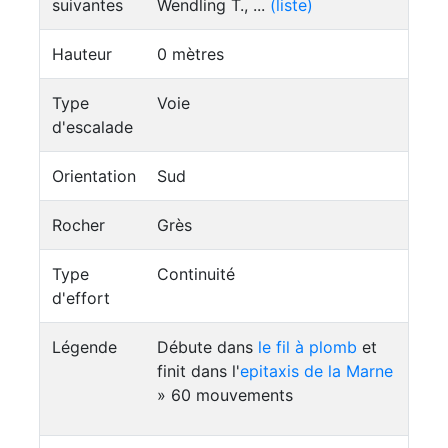
suivantes
Wendling T., ...
(liste)
Hauteur
0 mètres
Type
Voie
d'escalade
Orientation
Sud
Rocher
Grès
Type
Continuité
d'effort
Légende
Débute dans
le fil à plomb
et
finit dans l'
epitaxis de la Marne
» 60 mouvements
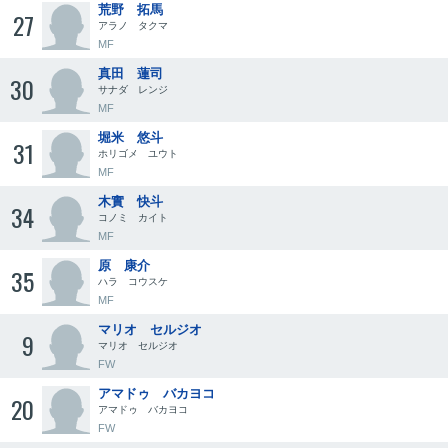
荒野 拓馬
27
アラノ タクマ
MF
真田 蓮司
30
サナダ レンジ
MF
堀米 悠斗
31
ホリゴメ ユウト
MF
木實 快斗
34
コノミ カイト
MF
原 康介
35
ハラ コウスケ
MF
マリオ セルジオ
9
マリオ セルジオ
FW
アマドゥ バカヨコ
20
アマドゥ バカヨコ
FW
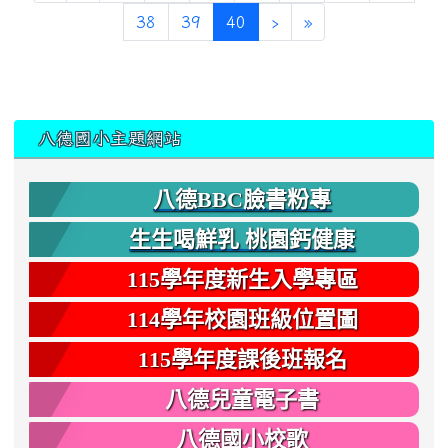
(current)
38
39
40
›
»
:::
八德國小主題網站
八德BBC臉書粉專
生生喝鮮乳 桃園鈣健康
115學年度新生入學專區
114學年校園班級位置圖
115學年度課後班報名
八德兒童電子書
八德國小校歌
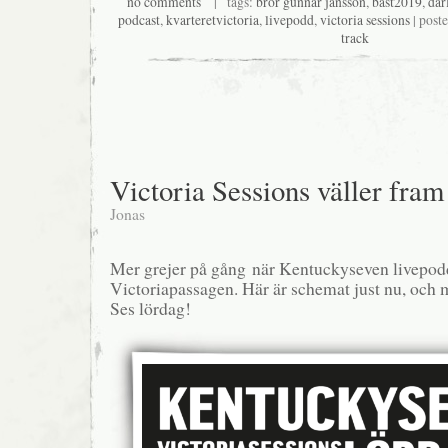
no comments
| tags:
bror gunnar jansson
,
bäst2019
,
dar
podcast
,
kvarteretvictoria
,
livepodd
,
victoria sessions
| post
track
Victoria Sessions väller fram
Jonas
Mer grejer på gång när Kentuckyseven livepodd
Victoriapassagen. Här är schemat just nu, och m
Ses lördag!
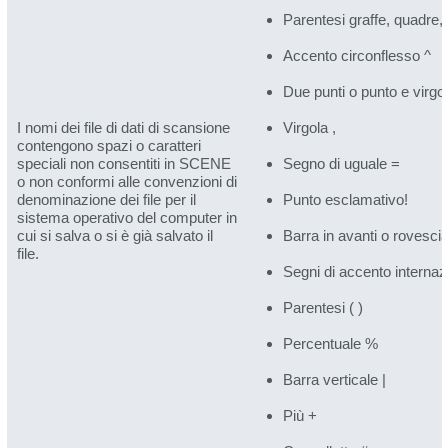
Parentesi graffe, quadre, a
Accento circonflesso ^
Due punti o punto e virgola
I nomi dei file di dati di scansione
Virgola ,
contengono spazi o caratteri
speciali non consentiti in SCENE
Segno di uguale =
o non conformi alle convenzioni di
denominazione dei file per il
Punto esclamativo!
sistema operativo del computer in
cui si salva o si è già salvato il
Barra in avanti o rovesciat
file.
Segni di accento internazi
Parentesi ( )
Percentuale %
Barra verticale |
Più +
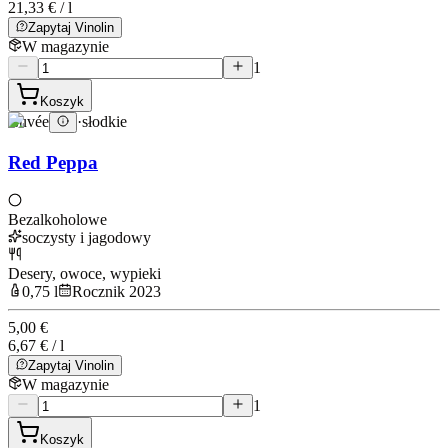
21,33 € / l
Zapytaj Vinolin
W magazynie
1
Koszyk
Cuvée
·
słodkie
Red Peppa
Bezalkoholowe
soczysty i jagodowy
Desery, owoce, wypieki
0,75 l
Rocznik 2023
5,00 €
6,67 € / l
Zapytaj Vinolin
W magazynie
1
Koszyk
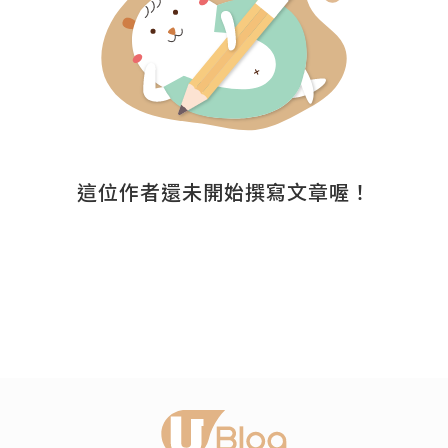
這位作者還未開始撰寫文章喔！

Written task - Please retype every line of text in the listing above, word for word and in the same order, without including the pictures.

Reply -
suivantes
Wendling T., ...
(liste)
Hauteur
0 mètres
Type
Voie
d'escalade
Orientation
Sud
Rocher
Grès
Type
Continuité
d'effort
Légende
Débute dans
le fil à plomb
et
finit dans l'
epitaxis de la Marne
» 60 mouvements
荒野 拓馬
27
アラノ タクマ
MF
真田 蓮司
30
サナダ レンジ
MF
堀米 悠斗
31
ホリゴメ ユウト
MF
木實 快斗
34
コノミ カイト
MF
原 康介
35
ハラ コウスケ
MF
マリオ セルジオ
9
マリオ セルジオ
FW
アマドゥ バカヨコ
20
アマドゥ バカヨコ
FW
(current)
38
39
40
›
»
:::
八德國小主題網站
八德BBC臉書粉專
生生喝鮮乳 桃園鈣健康
115學年度新生入學專區
114學年校園班級位置圖
115學年度課後班報名
八德兒童電子書
八德國小校歌
no comments
| tags:
bror gunnar jansson
,
bäst2019
,
dar
podcast
,
kvarteretvictoria
,
livepodd
,
victoria sessions
| post
track
Victoria Sessions väller fram
Jonas
Mer grejer på gång när Kentuckyseven livepodd
Victoriapassagen. Här är schemat just nu, och m
Ses lördag!
Parentesi graffe, quadre, a
Accento circonflesso ^
Due punti o punto e virgola
I nomi dei file di dati di scansione
Virgola ,
contengono spazi o caratteri
speciali non consentiti in SCENE
Segno di uguale =
o non conformi alle convenzioni di
denominazione dei file per il
Punto esclamativo!
sistema operativo del computer in
cui si salva o si è già salvato il
Barra in avanti o rovesciat
file.
Segni di accento internazi
Parentesi ( )
Percentuale %
Barra verticale |
Più +
21,33 € / l
Zapytaj Vinolin
W magazynie
1
Koszyk
Cuvée
·
słodkie
Red Peppa
Bezalkoholowe
soczysty i jagodowy
Desery, owoce, wypieki
0,75 l
Rocznik 2023
5,00 €
6,67 € / l
Zapytaj Vinolin
W magazynie
1
Koszyk
這位作者還未開始撰寫文章喔！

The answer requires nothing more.